Data extracted from a collection
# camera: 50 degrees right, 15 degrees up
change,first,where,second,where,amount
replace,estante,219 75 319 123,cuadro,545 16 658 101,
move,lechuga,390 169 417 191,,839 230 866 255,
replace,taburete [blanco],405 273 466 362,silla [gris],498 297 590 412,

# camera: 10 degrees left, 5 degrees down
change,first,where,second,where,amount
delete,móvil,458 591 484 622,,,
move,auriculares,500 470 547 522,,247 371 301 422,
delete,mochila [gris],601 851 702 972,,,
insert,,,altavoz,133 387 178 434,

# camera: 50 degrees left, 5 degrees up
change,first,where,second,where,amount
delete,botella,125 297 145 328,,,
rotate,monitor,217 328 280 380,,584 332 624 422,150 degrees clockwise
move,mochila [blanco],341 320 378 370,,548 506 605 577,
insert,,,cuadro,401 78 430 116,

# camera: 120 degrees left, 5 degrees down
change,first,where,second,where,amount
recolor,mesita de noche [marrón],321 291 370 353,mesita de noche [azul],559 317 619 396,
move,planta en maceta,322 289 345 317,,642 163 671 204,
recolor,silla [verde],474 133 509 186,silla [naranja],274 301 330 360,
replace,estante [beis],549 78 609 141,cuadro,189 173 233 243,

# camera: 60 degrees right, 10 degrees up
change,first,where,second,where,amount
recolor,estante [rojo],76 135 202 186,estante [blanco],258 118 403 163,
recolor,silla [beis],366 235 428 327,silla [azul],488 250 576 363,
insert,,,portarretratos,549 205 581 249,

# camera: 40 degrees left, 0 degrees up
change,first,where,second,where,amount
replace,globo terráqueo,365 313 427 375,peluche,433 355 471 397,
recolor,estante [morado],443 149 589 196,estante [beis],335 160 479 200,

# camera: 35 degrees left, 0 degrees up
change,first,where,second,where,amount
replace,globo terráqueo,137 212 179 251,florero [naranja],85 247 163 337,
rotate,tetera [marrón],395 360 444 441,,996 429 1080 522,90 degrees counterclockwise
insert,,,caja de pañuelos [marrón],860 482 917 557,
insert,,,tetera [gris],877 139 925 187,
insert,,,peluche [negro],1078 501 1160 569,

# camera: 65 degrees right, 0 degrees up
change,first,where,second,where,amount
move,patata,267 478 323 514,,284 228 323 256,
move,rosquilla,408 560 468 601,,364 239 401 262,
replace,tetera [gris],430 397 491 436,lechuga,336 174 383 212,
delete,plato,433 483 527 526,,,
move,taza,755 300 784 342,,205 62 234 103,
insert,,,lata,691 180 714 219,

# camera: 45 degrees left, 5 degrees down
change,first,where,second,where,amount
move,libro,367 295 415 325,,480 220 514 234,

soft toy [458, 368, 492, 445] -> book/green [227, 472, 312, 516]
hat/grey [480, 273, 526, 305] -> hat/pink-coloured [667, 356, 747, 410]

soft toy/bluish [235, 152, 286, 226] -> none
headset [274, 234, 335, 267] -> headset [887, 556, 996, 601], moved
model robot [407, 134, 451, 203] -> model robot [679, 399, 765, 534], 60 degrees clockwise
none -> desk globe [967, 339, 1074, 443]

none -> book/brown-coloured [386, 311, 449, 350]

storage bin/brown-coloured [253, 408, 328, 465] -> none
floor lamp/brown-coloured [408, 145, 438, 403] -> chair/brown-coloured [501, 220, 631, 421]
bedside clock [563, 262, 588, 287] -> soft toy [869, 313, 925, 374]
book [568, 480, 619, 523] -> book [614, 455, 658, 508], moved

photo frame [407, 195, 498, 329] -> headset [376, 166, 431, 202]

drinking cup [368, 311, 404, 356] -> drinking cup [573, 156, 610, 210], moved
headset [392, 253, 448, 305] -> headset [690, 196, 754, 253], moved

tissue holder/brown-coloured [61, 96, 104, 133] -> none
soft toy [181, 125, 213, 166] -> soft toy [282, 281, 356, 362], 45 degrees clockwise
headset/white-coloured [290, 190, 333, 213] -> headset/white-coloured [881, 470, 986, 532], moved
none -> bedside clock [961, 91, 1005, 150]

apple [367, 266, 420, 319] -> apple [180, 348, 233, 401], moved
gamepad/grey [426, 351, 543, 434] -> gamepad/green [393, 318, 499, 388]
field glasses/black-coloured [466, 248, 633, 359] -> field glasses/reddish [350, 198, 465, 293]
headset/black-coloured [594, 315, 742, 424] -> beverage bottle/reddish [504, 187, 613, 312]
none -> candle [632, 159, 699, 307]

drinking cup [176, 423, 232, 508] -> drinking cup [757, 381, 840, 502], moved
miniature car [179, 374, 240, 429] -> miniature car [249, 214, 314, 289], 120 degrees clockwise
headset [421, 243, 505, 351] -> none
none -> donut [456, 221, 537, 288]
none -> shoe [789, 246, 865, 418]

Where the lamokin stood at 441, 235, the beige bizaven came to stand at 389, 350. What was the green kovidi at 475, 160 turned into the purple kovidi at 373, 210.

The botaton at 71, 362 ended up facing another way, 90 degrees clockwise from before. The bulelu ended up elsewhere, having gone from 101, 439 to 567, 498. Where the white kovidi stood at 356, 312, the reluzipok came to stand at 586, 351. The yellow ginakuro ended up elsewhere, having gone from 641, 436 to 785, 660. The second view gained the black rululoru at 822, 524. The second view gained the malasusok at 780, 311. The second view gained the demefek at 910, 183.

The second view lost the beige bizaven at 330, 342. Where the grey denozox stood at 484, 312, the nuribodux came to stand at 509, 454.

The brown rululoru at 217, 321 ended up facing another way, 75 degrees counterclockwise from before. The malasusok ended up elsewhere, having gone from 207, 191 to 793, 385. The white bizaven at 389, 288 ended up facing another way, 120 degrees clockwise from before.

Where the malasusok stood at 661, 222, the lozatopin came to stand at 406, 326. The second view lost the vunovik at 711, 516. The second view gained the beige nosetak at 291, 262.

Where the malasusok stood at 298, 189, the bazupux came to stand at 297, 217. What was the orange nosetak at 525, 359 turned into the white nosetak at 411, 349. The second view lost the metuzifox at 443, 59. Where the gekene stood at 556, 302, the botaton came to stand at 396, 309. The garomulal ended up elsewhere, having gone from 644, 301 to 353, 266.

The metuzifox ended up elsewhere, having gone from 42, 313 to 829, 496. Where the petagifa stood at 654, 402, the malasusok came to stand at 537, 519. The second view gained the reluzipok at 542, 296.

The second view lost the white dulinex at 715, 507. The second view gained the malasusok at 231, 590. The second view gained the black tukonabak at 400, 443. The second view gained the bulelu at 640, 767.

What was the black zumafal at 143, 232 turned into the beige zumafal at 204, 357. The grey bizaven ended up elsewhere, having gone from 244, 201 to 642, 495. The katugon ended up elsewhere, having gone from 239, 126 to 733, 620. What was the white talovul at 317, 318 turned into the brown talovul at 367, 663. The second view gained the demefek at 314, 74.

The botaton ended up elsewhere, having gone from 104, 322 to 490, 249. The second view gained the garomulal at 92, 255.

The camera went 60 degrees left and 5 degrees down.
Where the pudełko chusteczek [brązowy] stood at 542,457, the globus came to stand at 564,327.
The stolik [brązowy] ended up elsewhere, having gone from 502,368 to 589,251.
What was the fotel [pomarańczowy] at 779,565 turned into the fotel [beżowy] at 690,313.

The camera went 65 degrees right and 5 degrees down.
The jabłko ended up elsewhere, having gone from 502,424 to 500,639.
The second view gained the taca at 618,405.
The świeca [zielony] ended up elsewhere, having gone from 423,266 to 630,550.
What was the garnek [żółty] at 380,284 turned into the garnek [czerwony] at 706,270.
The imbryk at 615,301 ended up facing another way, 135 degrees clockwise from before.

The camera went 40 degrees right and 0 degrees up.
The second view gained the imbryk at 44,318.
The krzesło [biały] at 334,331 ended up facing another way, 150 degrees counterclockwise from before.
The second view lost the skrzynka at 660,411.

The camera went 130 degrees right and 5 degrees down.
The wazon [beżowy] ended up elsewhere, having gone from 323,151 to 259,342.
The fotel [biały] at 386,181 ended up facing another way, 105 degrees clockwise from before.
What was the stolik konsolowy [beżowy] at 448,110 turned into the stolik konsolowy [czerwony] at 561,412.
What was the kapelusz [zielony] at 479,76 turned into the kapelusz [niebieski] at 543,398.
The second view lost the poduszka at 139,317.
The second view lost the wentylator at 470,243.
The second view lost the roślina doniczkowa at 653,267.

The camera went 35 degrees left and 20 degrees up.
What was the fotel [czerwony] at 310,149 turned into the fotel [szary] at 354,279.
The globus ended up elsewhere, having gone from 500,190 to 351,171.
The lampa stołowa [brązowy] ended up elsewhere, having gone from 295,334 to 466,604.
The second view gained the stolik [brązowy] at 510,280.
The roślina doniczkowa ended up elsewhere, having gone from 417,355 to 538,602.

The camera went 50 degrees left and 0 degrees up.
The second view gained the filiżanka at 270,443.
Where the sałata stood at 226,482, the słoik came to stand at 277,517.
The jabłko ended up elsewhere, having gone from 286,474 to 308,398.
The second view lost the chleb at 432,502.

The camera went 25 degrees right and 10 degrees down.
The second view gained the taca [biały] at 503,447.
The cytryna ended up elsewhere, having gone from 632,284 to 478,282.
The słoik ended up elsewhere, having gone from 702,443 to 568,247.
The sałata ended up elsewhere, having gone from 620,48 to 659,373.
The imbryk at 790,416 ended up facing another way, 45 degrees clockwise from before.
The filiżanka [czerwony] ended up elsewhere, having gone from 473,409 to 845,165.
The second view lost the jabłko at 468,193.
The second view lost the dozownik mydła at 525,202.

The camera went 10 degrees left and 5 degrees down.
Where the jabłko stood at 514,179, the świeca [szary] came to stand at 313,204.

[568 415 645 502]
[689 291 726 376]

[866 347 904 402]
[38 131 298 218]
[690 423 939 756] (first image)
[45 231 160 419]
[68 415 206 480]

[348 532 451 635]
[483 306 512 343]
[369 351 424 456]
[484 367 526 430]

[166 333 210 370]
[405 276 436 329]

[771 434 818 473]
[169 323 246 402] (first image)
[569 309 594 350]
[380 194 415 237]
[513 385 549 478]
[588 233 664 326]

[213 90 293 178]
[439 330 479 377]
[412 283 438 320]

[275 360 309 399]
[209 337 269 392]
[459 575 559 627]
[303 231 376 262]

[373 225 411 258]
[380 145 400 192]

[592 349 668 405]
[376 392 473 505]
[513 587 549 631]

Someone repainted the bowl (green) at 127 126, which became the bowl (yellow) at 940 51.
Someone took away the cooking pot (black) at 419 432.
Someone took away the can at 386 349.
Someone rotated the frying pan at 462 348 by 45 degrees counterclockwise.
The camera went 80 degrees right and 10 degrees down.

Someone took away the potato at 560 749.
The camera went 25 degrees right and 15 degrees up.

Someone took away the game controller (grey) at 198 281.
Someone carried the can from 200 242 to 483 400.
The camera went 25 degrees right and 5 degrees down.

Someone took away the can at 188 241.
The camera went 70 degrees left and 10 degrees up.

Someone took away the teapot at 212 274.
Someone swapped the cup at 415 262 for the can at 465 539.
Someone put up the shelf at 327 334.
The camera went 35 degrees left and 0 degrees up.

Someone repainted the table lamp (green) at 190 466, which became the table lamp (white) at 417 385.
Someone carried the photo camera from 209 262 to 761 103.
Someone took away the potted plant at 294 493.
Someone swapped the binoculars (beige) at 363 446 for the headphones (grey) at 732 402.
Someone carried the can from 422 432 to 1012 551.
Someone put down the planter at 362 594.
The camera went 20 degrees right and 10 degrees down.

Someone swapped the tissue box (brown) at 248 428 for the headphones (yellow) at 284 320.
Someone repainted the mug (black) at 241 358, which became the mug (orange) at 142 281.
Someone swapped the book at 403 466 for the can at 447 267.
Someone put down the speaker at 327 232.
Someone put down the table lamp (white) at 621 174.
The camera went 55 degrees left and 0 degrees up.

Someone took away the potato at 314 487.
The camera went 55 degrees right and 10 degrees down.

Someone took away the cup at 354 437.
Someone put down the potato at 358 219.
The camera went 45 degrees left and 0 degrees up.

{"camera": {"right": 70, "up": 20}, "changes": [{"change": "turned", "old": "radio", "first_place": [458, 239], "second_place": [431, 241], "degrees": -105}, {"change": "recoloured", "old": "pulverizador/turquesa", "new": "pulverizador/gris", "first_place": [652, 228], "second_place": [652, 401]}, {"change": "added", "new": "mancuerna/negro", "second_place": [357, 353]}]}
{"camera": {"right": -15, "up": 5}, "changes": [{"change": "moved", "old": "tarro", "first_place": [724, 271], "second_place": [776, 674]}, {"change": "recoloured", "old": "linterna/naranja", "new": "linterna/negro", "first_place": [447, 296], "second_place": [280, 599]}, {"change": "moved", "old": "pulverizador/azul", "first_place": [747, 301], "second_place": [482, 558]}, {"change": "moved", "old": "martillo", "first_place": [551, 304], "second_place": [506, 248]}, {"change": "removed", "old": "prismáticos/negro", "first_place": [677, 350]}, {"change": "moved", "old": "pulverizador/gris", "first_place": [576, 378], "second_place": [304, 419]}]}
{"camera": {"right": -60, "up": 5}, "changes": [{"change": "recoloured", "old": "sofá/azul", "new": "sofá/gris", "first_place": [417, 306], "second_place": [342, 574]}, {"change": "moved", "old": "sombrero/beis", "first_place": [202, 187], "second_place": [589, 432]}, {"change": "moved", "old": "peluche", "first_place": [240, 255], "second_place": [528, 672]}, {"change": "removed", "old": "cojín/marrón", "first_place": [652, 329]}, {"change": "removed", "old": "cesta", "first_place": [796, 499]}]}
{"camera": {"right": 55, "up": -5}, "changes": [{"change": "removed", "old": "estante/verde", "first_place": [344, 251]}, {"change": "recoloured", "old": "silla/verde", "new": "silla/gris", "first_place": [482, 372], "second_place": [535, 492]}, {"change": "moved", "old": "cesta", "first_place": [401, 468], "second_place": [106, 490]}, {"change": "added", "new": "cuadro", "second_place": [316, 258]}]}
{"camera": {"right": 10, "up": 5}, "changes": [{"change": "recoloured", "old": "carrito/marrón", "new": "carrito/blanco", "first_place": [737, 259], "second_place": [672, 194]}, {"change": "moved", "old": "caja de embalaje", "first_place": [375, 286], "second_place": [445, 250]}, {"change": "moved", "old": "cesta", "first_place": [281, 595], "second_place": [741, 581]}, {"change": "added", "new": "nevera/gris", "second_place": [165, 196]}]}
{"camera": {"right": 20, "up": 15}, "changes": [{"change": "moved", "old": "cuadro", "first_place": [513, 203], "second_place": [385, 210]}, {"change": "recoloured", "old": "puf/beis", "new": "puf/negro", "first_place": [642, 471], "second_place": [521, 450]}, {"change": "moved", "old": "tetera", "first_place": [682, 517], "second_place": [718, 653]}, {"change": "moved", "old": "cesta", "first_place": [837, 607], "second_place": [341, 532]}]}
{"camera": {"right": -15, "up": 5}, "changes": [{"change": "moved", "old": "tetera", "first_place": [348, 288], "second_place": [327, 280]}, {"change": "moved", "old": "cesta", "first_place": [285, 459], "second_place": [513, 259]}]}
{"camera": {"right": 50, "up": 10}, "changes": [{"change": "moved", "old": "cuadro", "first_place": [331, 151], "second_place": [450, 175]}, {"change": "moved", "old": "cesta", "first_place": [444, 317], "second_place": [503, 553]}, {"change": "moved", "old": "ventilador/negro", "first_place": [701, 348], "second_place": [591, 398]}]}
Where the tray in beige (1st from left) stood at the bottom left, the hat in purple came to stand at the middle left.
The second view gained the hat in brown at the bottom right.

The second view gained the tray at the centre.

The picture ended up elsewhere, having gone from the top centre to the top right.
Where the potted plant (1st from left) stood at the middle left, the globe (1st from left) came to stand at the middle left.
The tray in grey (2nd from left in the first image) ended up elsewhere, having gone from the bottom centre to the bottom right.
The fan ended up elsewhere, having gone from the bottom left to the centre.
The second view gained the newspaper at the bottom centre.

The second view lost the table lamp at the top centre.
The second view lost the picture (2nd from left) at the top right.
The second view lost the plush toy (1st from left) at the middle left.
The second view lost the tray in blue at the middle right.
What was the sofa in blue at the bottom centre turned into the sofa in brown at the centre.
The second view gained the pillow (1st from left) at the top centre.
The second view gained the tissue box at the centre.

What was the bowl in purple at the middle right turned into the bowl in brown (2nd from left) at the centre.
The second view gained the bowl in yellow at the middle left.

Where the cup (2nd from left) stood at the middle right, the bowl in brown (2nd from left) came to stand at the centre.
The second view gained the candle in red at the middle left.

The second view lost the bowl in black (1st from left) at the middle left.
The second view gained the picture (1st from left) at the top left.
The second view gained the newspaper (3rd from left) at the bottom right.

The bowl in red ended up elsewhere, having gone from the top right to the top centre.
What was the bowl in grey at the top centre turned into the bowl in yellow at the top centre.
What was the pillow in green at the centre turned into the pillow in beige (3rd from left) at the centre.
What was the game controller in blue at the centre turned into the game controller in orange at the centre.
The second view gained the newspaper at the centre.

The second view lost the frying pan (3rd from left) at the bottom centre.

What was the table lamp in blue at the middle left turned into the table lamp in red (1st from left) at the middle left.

*TASK BRIEF*:
Above are the entries. Quote exactly the lines from the one bearing "[689 291 726 376]" through the one bearing "Someone rotated the".

*OUTPUT FOR THIS TASK*:
[689 291 726 376]

[866 347 904 402]
[38 131 298 218]
[690 423 939 756] (first image)
[45 231 160 419]
[68 415 206 480]

[348 532 451 635]
[483 306 512 343]
[369 351 424 456]
[484 367 526 430]

[166 333 210 370]
[405 276 436 329]

[771 434 818 473]
[169 323 246 402] (first image)
[569 309 594 350]
[380 194 415 237]
[513 385 549 478]
[588 233 664 326]

[213 90 293 178]
[439 330 479 377]
[412 283 438 320]

[275 360 309 399]
[209 337 269 392]
[459 575 559 627]
[303 231 376 262]

[373 225 411 258]
[380 145 400 192]

[592 349 668 405]
[376 392 473 505]
[513 587 549 631]

Someone repainted the bowl (green) at 127 126, which became the bowl (yellow) at 940 51.
Someone took away the cooking pot (black) at 419 432.
Someone took away the can at 386 349.
Someone rotated the frying pan at 462 348 by 45 degrees counterclockwise.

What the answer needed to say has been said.